In the records that follow, find each line with "linecap" and pull it out.

----- Data to examine -----

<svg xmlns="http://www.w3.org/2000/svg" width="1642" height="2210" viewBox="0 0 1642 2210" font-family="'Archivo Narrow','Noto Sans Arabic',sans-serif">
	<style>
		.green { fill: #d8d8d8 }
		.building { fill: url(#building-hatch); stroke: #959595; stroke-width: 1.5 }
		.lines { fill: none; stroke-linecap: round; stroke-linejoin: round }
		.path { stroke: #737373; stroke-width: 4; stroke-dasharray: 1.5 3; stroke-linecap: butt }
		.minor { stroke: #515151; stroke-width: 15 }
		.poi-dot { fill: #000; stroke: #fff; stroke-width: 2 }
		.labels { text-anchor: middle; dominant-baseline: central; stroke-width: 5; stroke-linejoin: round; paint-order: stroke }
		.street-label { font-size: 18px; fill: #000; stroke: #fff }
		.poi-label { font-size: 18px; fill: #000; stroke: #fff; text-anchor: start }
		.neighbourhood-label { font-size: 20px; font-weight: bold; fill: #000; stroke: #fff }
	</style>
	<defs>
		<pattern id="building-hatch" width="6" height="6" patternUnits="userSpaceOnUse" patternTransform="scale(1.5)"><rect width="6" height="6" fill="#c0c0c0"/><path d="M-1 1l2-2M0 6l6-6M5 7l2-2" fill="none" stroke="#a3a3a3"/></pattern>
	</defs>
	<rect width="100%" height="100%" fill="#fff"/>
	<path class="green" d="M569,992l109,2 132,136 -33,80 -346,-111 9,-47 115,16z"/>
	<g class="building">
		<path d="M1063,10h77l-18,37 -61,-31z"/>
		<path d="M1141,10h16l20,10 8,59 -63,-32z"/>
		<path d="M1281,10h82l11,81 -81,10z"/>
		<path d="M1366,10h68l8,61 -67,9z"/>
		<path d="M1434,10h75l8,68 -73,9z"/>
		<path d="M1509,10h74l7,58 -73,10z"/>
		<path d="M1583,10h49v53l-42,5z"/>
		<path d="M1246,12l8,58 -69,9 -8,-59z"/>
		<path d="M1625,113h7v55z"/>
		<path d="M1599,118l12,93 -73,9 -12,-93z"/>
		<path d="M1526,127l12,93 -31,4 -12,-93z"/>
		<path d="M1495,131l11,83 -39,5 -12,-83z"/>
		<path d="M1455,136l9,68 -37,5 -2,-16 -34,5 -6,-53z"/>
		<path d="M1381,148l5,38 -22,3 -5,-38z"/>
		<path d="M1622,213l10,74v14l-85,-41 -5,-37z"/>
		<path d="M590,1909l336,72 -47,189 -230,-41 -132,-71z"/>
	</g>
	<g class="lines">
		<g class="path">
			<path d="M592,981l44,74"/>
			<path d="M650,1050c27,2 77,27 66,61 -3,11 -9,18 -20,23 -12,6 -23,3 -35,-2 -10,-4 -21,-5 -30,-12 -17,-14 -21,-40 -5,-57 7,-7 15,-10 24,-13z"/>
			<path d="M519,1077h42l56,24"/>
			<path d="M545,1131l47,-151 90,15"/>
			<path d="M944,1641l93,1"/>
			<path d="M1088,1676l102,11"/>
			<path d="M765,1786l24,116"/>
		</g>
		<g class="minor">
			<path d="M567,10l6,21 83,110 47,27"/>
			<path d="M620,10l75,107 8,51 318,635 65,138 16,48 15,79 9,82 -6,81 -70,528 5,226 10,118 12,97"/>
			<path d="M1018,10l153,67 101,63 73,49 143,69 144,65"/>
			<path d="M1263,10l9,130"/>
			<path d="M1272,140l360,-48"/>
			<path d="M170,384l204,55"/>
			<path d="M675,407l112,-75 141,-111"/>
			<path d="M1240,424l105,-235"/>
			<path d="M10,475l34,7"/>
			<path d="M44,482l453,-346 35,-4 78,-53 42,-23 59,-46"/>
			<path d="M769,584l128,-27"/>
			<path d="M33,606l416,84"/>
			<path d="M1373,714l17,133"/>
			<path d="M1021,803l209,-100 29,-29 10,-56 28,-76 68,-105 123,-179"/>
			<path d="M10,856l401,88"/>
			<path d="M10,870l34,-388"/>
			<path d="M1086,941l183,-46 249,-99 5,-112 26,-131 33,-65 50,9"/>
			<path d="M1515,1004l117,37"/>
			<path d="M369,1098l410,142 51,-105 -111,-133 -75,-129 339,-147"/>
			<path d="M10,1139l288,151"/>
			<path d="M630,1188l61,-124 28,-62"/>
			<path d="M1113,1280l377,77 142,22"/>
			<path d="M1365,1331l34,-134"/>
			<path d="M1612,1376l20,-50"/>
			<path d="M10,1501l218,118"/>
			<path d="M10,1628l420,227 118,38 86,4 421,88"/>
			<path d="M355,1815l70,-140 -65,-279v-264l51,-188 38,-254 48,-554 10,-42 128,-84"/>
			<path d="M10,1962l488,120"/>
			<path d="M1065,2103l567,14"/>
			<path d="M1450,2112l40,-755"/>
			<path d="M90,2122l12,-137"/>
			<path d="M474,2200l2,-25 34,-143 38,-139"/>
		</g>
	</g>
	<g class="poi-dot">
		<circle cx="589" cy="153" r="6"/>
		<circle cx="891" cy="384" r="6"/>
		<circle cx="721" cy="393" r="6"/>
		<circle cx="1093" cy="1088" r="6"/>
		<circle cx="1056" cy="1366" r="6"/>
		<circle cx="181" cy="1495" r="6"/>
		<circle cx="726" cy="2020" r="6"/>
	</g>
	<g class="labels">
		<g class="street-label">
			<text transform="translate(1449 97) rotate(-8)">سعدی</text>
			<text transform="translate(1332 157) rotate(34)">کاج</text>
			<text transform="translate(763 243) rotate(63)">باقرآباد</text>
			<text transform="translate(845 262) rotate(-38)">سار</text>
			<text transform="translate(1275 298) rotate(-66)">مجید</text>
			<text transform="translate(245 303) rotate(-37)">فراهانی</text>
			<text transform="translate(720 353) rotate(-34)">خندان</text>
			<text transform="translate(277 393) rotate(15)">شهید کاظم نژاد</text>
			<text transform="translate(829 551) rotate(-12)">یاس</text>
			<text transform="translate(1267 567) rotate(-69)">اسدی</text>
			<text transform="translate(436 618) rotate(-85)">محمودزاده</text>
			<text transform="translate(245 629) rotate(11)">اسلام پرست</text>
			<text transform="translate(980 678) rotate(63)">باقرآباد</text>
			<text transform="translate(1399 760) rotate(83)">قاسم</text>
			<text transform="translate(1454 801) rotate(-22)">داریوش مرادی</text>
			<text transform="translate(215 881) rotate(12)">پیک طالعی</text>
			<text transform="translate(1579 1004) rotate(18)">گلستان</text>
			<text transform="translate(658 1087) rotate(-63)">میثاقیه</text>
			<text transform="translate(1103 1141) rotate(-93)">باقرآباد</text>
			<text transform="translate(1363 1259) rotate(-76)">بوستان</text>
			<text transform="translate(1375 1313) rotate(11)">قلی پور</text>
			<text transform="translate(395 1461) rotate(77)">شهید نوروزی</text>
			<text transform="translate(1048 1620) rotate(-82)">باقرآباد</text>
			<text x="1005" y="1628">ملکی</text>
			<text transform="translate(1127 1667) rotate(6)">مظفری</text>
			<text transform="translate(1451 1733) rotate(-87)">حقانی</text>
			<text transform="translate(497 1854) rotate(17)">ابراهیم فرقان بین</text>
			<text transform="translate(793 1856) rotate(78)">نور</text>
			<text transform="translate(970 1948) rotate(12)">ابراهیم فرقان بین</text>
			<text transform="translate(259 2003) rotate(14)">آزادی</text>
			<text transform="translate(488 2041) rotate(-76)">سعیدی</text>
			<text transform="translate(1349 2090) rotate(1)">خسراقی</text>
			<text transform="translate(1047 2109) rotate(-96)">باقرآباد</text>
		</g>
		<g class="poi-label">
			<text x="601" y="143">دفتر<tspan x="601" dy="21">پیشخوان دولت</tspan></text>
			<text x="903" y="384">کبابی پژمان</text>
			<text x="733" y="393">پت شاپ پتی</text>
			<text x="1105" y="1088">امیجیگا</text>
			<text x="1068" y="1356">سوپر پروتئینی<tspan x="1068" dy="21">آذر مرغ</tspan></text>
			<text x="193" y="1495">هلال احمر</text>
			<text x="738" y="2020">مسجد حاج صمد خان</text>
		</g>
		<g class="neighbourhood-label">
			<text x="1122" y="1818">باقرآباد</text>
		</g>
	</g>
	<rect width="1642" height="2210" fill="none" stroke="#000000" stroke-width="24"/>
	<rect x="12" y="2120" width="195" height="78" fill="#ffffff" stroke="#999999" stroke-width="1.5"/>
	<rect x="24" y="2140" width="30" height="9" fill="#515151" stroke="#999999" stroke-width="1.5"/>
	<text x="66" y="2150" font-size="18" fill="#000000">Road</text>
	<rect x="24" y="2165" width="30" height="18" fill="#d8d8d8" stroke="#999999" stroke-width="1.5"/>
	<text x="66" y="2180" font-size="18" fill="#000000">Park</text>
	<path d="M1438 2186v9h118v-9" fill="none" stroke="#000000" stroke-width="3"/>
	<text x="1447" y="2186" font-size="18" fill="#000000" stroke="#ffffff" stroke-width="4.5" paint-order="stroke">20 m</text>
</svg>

-----

• [Reply to the exercise]
		.lines { fill: none; stroke-linecap: round; stroke-linejoin: round }
		.path { stroke: #737373; stroke-width: 4; stroke-dasharray: 1.5 3; stroke-linecap: butt }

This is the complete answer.